__Problem to solve__: Would you return exactly the lines below from the line with "працівників, для яких включене налаштування" through the line with "Powered by Parlons Monnaies", both included, and nothing else, leaving out the pictures?

__Data to process__:
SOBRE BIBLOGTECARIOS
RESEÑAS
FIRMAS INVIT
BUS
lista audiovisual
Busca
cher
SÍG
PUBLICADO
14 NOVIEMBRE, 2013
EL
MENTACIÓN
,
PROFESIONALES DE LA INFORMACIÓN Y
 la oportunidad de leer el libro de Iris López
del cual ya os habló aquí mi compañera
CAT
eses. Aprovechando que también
* * *
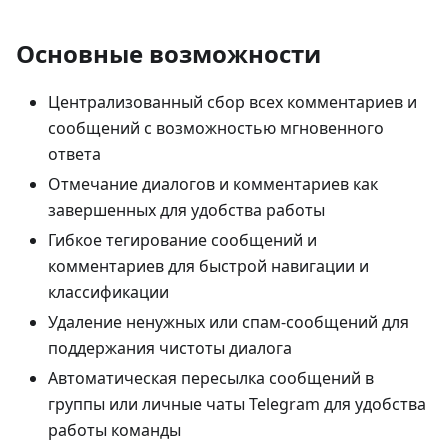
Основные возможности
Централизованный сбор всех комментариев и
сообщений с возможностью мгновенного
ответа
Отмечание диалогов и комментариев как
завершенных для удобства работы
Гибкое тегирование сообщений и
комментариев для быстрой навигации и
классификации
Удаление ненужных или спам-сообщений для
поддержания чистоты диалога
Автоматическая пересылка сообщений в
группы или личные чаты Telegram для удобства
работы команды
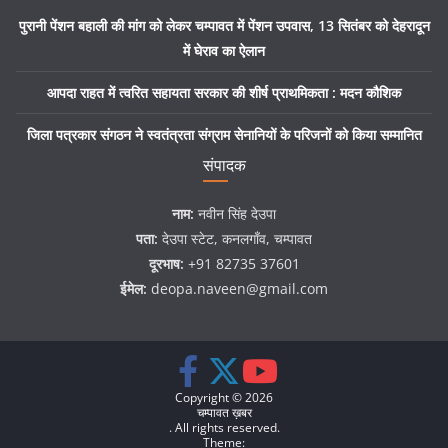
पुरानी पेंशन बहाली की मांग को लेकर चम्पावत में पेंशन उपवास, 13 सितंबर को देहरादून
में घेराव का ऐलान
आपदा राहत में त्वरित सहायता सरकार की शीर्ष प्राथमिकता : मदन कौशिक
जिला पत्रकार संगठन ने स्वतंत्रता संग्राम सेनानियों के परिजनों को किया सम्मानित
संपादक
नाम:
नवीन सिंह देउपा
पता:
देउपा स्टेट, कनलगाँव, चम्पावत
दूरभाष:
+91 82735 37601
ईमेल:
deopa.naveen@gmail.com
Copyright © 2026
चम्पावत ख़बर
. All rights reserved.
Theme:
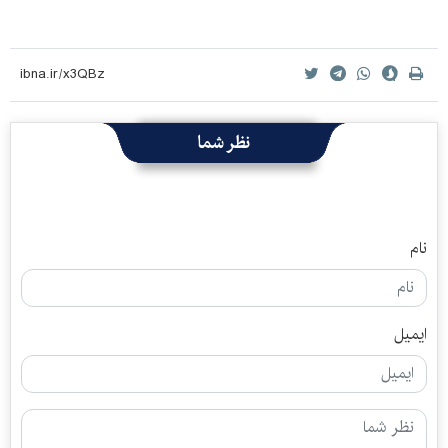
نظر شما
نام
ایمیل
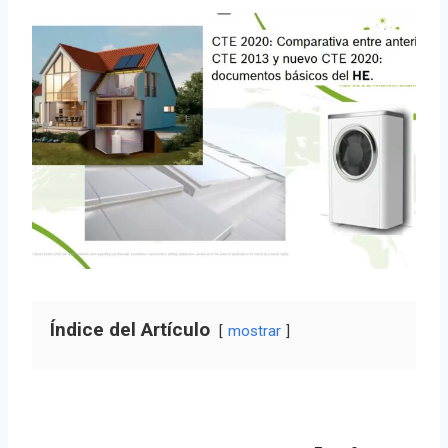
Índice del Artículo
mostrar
...
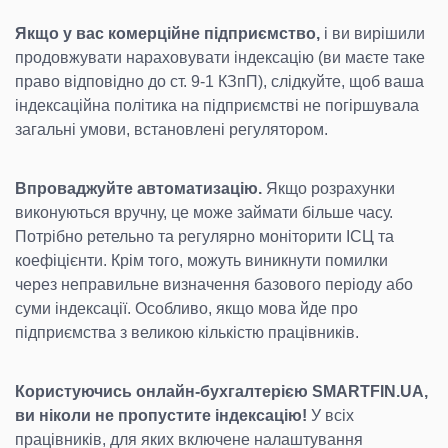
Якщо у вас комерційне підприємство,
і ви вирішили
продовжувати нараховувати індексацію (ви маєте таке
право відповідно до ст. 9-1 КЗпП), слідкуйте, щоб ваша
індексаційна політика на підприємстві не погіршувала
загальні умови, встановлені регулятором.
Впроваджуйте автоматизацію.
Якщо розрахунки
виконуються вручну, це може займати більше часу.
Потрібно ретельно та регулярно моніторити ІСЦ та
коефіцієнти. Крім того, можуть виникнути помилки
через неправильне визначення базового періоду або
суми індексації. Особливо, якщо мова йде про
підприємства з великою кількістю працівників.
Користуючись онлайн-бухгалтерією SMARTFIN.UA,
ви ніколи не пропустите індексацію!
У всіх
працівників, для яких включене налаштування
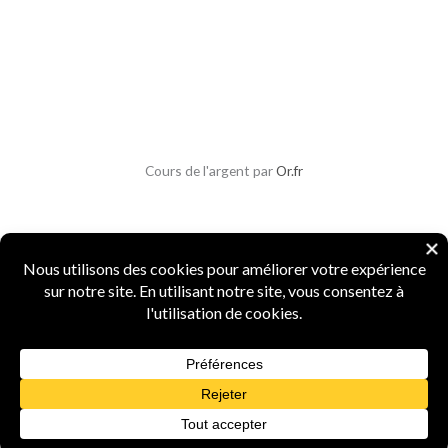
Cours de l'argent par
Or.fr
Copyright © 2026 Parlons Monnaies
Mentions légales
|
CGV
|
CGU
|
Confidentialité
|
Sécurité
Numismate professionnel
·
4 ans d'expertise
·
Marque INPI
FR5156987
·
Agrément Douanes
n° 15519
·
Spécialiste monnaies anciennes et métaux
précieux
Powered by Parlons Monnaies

__Response__:
працівників, для яких включене налаштування
Cours de l'argent par
Or.fr
Copyright © 2026 Parlons Monnaies
Mentions légales
|
CGV
|
CGU
|
Confidentialité
|
Sécurité
Numismate professionnel
·
4 ans d'expertise
·
Marque INPI
FR5156987
·
Agrément Douanes
n° 15519
·
Spécialiste monnaies anciennes et métaux
précieux
Powered by Parlons Monnaies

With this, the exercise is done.